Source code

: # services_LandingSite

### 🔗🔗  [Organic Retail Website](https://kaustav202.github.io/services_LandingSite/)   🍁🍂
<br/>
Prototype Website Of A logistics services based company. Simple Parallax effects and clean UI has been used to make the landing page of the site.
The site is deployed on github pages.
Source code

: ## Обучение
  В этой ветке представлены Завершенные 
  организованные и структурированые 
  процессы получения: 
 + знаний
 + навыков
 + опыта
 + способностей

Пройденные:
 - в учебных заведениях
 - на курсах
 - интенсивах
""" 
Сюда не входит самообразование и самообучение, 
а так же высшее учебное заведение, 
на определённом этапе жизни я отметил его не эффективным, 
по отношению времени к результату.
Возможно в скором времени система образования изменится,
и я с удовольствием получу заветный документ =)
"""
***
Reproduce the material above in full, substituting "Web Page" for every occurrence of "Website" and leaving all other text unchanged.

Written answer:
Source code

: # services_LandingSite

### 🔗🔗  [Organic Retail Web Page](https://kaustav202.github.io/services_LandingSite/)   🍁🍂
<br/>
Prototype Web Page Of A logistics services based company. Simple Parallax effects and clean UI has been used to make the landing page of the site.
The site is deployed on github pages.
Source code

: ## Обучение
  В этой ветке представлены Завершенные 
  организованные и структурированые 
  процессы получения: 
 + знаний
 + навыков
 + опыта
 + способностей

Пройденные:
 - в учебных заведениях
 - на курсах
 - интенсивах
""" 
Сюда не входит самообразование и самообучение, 
а так же высшее учебное заведение, 
на определённом этапе жизни я отметил его не эффективным, 
по отношению времени к результату.
Возможно в скором времени система образования изменится,
и я с удовольствием получу заветный документ =)
"""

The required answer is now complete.